In the Practice section, children use the cleverly devised Practice Books to apply and rehearse what they’ve learned. The carefully varied questions help children to understand the essential features of each concept and build their fluency. They push children that bit further… The questions are not what they’re expecting and they have to think a bit more! There’s always an ‘Even Deeper’ challenge question that links to other Maths areas, too.
Finally, a Reflect section brings each lesson to a conclusion. It involves everyone looking back on what they feel they’ve each learned, and it’s a great way of helping each child to understand and consolidate their learning.
Early Years Foundation Stage
In EYFS, teachers use the PowerMaths program to teach shape, space and measure. Alongside this, to support the teaching of numbers, teachers use the NCETM Mastering Number program. This is matched to the National Curriculum Early Learning goals. Maths is a specific area of learning in the Early Years curriculum.
This is then continued as a fluency based program in Key Stage 1. This secures firm foundations in the development of good number sense for all children from Reception through to Year 1 and Year 2.
The aim is that children will leave EYFS with fluency in calculation and confidence and flexibility with numbers. Attention will be given to key knowledge and understanding needed in Reception classes, and progression through KS1 to support success in the future.
The children learn to:
- clearly communicate their mathematical ideas.
- develop a secure understanding of how to build firm mathematical foundations.
- develop fluency in calculation and number sense.
- develop understanding and use of appropriate manipulatives to support their understanding of mathematical structures.

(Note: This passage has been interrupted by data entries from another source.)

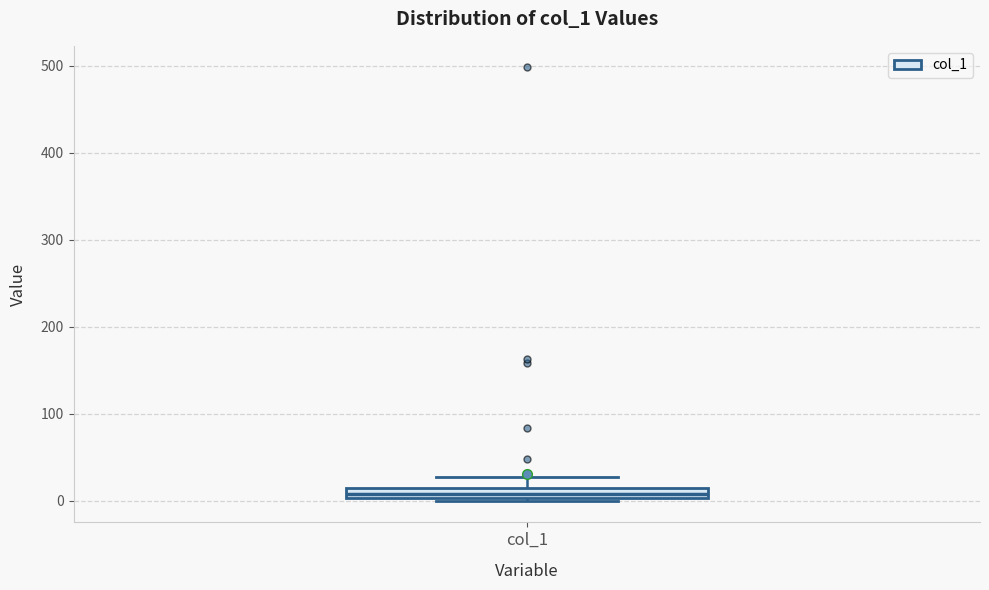

Where is the upper edge of the box for col_1 on the y-axis? The values are not printed on the chart, so give them approximately, as read against the axis.

10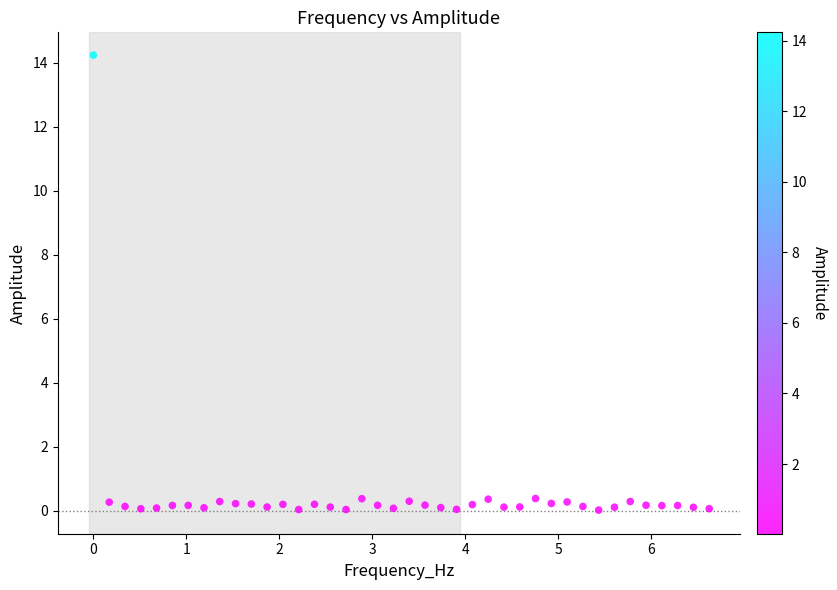

What is the range of Y values (max minus min)?

14.2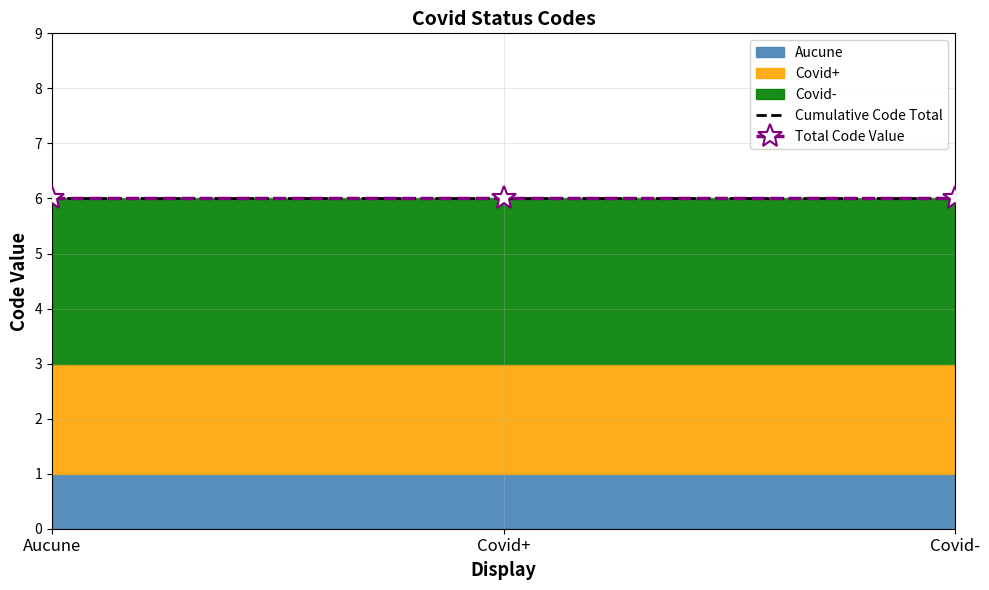

Reading right to left, extract all data points from this chart.

Covid-=3	Covid+=2	Aucune=1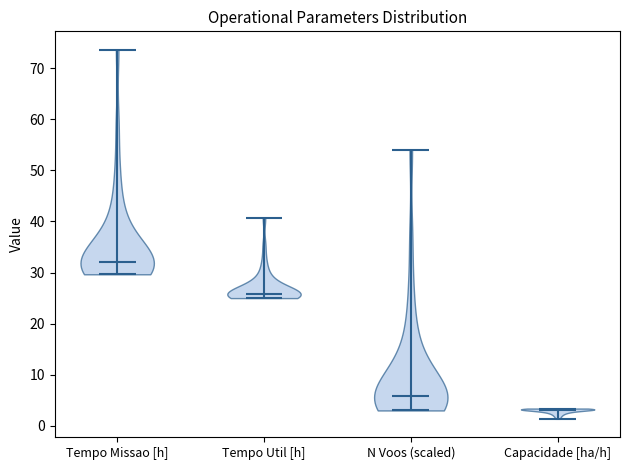

Which violin has the highest median line?

Tempo Missao [h]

Play-based opportunities are carefully planned and provided by staff. The learning environment both inside and outside is set up to create a stimulating space where children feel confident, secure and challenged in their mathematical thinking. Learning experiences provide children with a chance to explore, use their senses and become independent in their learning. Enhanced provision to meet the children's individual needs and next steps can be seen in the provision provided.
Children will be explicitly taught their times tables during Maths lessons. The children should know the followings times tables by the end of the following years:
Year 2 - 2s, 5s, 10s
Year 3 - 3s, 4s, 8s
Year 4 - 6s, 7s, 9s, 11s, 12s
At the end of Year 4, children will sit the multiplication check where they will be asked 25 random multiplication questions to check their recall of these facts.
All children have access to Times Table Rock Stars to support them in gaining fast recall of these number facts to help them with the most difficult concepts of Maths in Upper Key Stage 2.